*BRIEF:*
Using the article on UAE real estate firms, answer the following:
(a) Who is quoted as Lead Analyst at Moody's?
(b) Over what period does Moody's expect the credit quality of Dubai's homebuilders to weaken?
(c) By what two means does Moody's expect the real estate companies to stimulate demand?

*TEXT UNDER STUDY:*

Construction & Real Estate

UAE real estate firms hit by coronavirus, oil price slump

DUBAI
UAE real estate firms hit by coronavirus, oil price slump

UAE's real estate companies have been hit by the double whammy of Covid-19 pandemic and slumping oil price, according to top ratings agency Moody's.
 
Operating environment is set to weaken as economy slows on oil price decline and coronavirus effects, stated Moody's in its latest report. 
 
"The economic contraction and its fiscal implications will be most acute in Dubai, where the economy is very reliant on tourism and transportation," remarked Lahlou Meksaoui, Lead Analyst at Moody's.
 
The pandemic also coincides with a slump in oil prices, which will affect the non-oil economy by curbing foreign investment and eroding economic confidence, he stated.
 
According to him, Dubai homebuilders face further market weakening as demand continues to slow. 
 
The gross profit margins of homebuilders like Emaar Properties (Baa3 negative) and
Damac Properties will continue to weaken as job losses and salary cuts curb local buyer
demand for new properties. Travel restrictions will reduce international demand, he explained.
 
Moody's said it expects Dubai’s homebuilders' credit quality to weaken in the next 12-18 months. The severity of the ongoing recession will lead to weaker gross profit margins and EBIT to interest expense ratios, as well as lower free cash flow The gross profit margins of Dubai's largest homebuilder Emaar and of Damac Properties will continue to weaken.
 
"We expect Dubai homebuilders' gross profit margins to contract because the prices of new residential build-to-sell properties sold will be lower. We also expect the real estate companies to stimulate demand by extending payment terms, such as post-handover payment plans, or by paying a proportion of costs such as service charges and Dubai Land Department fees," it stated. 
 
"This will lead to weaker EBIT to interest expense ratios for Emaar Properties and Damac Properties," said the top ratings agency.
 
Job losses and salary cuts as a result of the economic downturn will result in subdued demand for properties from local buyers.

*DATASET EXTRACT:*

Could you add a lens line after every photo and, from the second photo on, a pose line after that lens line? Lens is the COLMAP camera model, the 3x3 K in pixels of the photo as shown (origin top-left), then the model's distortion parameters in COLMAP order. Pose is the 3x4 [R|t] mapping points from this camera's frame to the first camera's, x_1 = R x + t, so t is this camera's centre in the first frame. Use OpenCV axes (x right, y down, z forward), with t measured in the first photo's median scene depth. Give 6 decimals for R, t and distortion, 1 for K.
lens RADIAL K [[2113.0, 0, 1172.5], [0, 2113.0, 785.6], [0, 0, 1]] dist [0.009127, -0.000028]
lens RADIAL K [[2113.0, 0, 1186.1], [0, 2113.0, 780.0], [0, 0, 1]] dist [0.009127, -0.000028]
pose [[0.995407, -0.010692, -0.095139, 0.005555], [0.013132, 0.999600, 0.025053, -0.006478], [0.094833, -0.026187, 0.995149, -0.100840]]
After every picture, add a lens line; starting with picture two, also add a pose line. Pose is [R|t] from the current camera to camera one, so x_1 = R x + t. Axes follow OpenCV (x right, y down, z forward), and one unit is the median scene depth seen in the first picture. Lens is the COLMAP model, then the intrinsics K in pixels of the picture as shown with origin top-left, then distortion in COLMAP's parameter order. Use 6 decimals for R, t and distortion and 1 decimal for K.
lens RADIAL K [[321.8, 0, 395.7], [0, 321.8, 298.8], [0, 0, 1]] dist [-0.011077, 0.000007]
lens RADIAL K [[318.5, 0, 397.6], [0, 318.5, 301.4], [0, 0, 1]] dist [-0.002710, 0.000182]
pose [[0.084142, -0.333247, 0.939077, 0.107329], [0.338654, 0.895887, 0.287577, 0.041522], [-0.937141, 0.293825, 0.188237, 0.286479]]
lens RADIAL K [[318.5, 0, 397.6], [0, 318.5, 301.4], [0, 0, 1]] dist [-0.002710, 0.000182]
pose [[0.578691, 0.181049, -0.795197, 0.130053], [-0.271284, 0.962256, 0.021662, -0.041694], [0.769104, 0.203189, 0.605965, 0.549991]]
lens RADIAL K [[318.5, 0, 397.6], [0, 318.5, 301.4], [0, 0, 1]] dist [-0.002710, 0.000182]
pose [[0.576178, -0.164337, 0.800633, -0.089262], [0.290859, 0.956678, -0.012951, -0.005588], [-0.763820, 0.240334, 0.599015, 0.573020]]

*EXPECTED OUTPUT:*
(a) Lahlou Meksaoui.
(b) The next 12-18 months.
(c) By extending payment terms, such as post-handover payment plans, or by paying a proportion of costs such as service charges and Dubai Land Department fees.